Directions: Reproduce verbatim the entries below, from the line with "Which range on" through the line with "At which label does 8 first exceed 0?", both included. Leave the pictures out.

Figure understanding tasks:
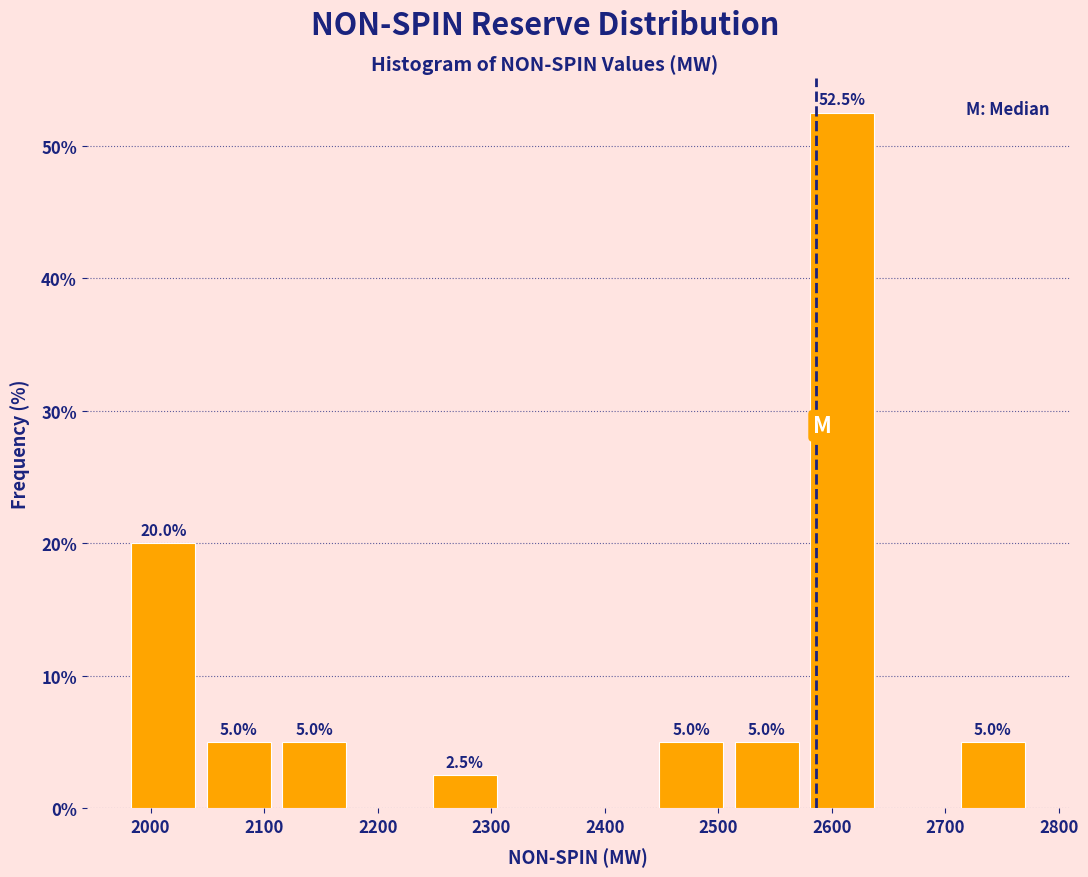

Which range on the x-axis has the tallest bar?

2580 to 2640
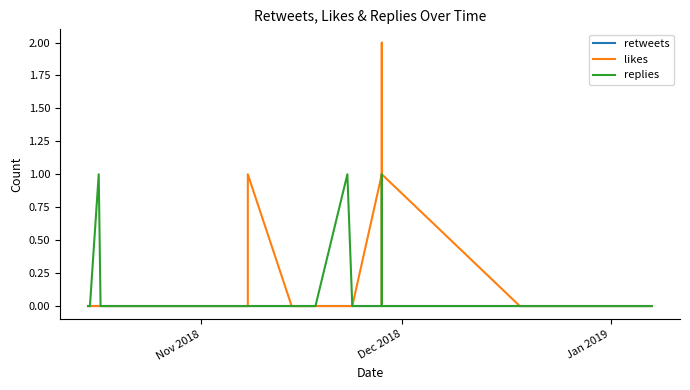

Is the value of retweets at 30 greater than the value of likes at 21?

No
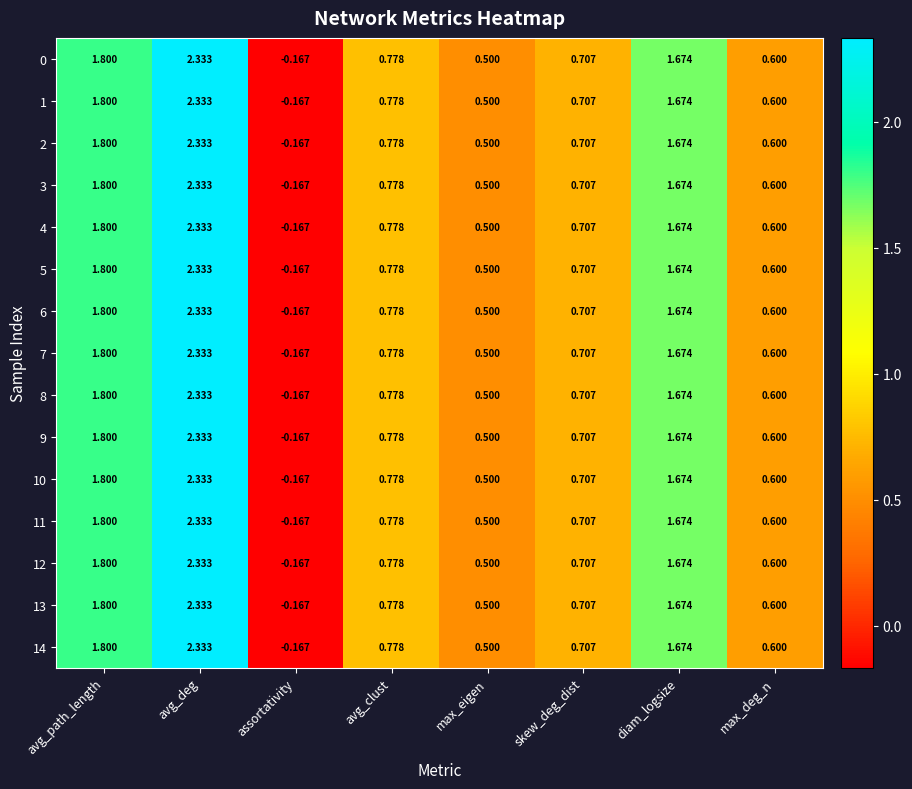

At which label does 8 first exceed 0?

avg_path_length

...

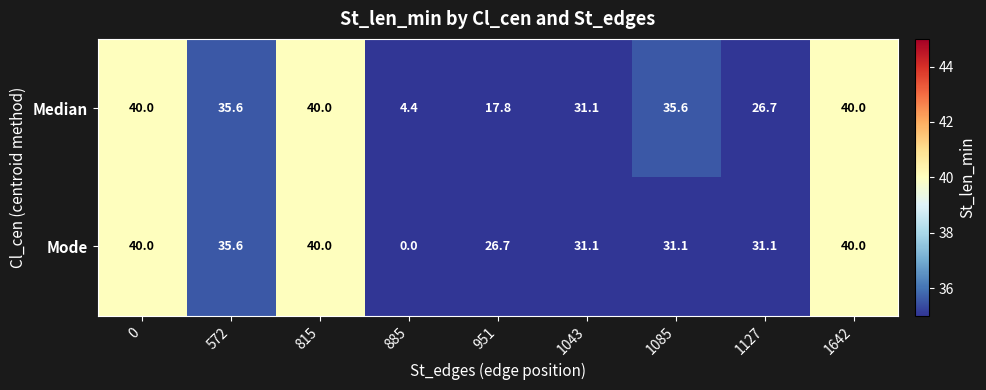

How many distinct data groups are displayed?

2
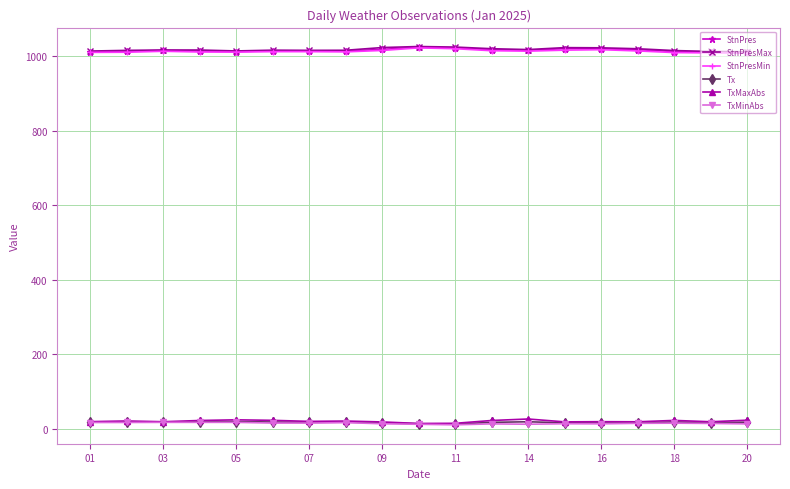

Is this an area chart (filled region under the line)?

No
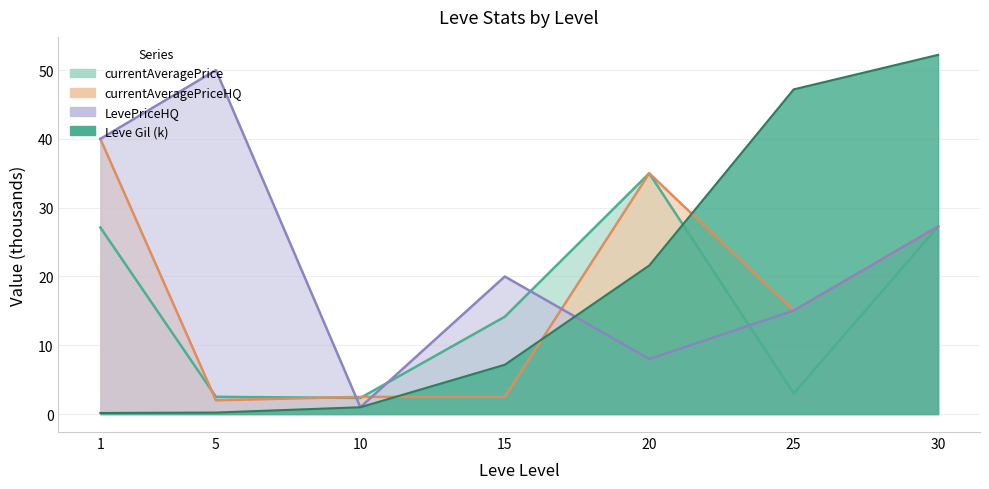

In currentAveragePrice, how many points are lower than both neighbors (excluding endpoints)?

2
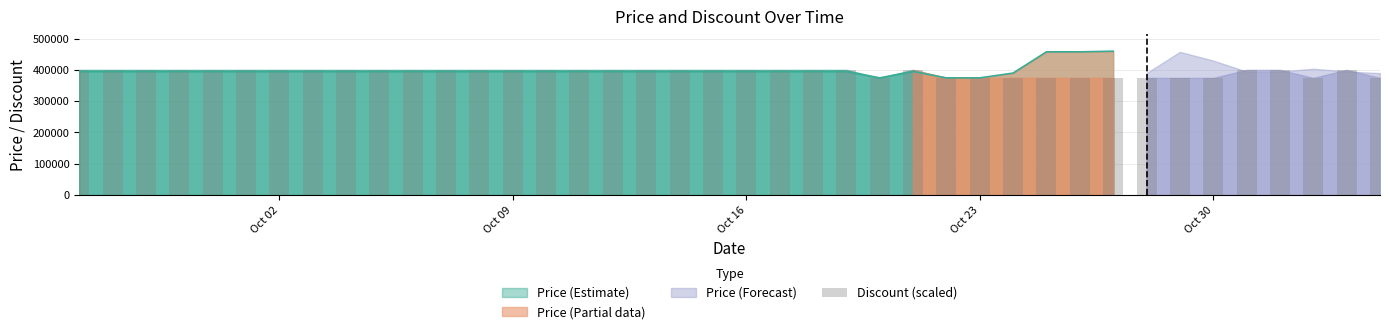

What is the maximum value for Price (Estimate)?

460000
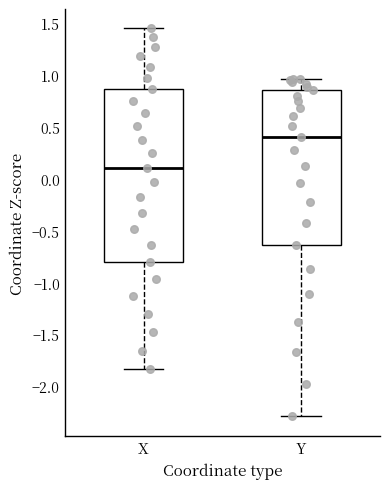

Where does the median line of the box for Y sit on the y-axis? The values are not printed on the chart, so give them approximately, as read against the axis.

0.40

Response area:
Which range on the x-axis has the tallest bar?

2580 to 2640

Is the value of retweets at 30 greater than the value of likes at 21?

No

At which label does 8 first exceed 0?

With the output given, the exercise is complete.